The early twelfth century Nevern Castle (http://www.castlewales.com/nevern.html) stood on a spur of the hill northwest of the church. Originally an Iron Age hill fort dating back the third century BC, little remains today although it has been extensively excavated http://dro.dur.ac.uk/17055/ and is probably one of the earliest stone castles built in Wales.
or locally known as “Tydraeth”
Lying roughly halfway between Fishguard and Cardigan on the A487 at the mouth of the river Nevern, Newport) (population 1161) has been an important hub for the surrounding villages for centuries(www.newportpembs.co.uk . Because of its location and proximity to a long golden beach and the picturesque Parrog on the Pembrokeshire Coastal Path, it can be a buzzing little place, particularly at holiday times.
But Newport has more to offer than its shops, galleries and many well-regarded hostelries and eateries. Founded at the end of the twelfth century, it was a busy port, built mainly on the burgeoning wool trade. It appears on a 1587 parish map of Pembrokeshire and is a former marcher borough, retaining still some of the borough customs like the annual Beating the Bounds on horseback and on foot.

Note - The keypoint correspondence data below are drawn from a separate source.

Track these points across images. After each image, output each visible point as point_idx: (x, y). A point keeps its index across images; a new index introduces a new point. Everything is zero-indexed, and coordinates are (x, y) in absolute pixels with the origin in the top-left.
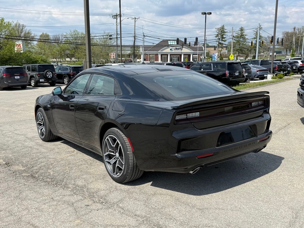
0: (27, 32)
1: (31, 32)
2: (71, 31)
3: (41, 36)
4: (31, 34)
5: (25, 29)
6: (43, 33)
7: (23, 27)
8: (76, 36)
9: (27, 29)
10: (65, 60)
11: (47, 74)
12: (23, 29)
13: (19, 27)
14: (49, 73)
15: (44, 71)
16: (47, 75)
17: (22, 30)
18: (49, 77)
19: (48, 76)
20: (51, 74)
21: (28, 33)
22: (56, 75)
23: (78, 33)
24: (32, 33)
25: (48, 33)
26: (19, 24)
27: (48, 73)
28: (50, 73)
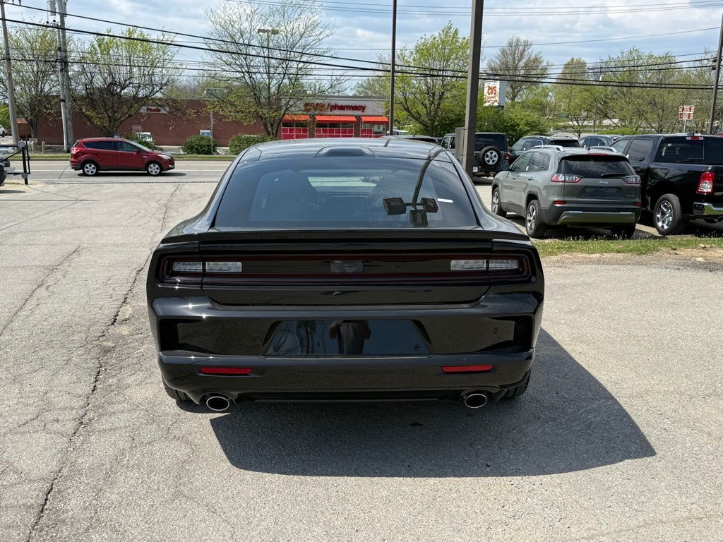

A visit to Newport’s medieval pottery kiln, which was recently restored through Heritage Lottery funding, gives a splendid interpretation of the importance of the village from this time. It is thought to be the most intact example of its kind in Britain.
Newport Castle is situated on a spur of Carn Ingli and although fallen into ruin since the seventeenth century, it is still an impressive landmark above the town. A house, built into the old castle walls, is in private ownership.
A mile down the road to the coast, the Parrog (‘flat place for unloading ships’) is the old port area where you can find some of the ancient quay walls and two former lime kilns. There are pleasant walks in all directions – including across the estuary to Traeth Mawr (Big Beach) at very low tide. The Parrog, with its former fishermen’s cottages and sea captains’ houses looking out across the expanse of Cardigan Bay, must be one of the most photographed and painted views in Pembrokeshire.
Looking down on the town, St Mary’s Church was built in the thirteenth century and restored to its present state in 1879. A Heritage Lottery Grant has recently been obtained to restore the tower which, together with the font, are the only remaining original Norman features.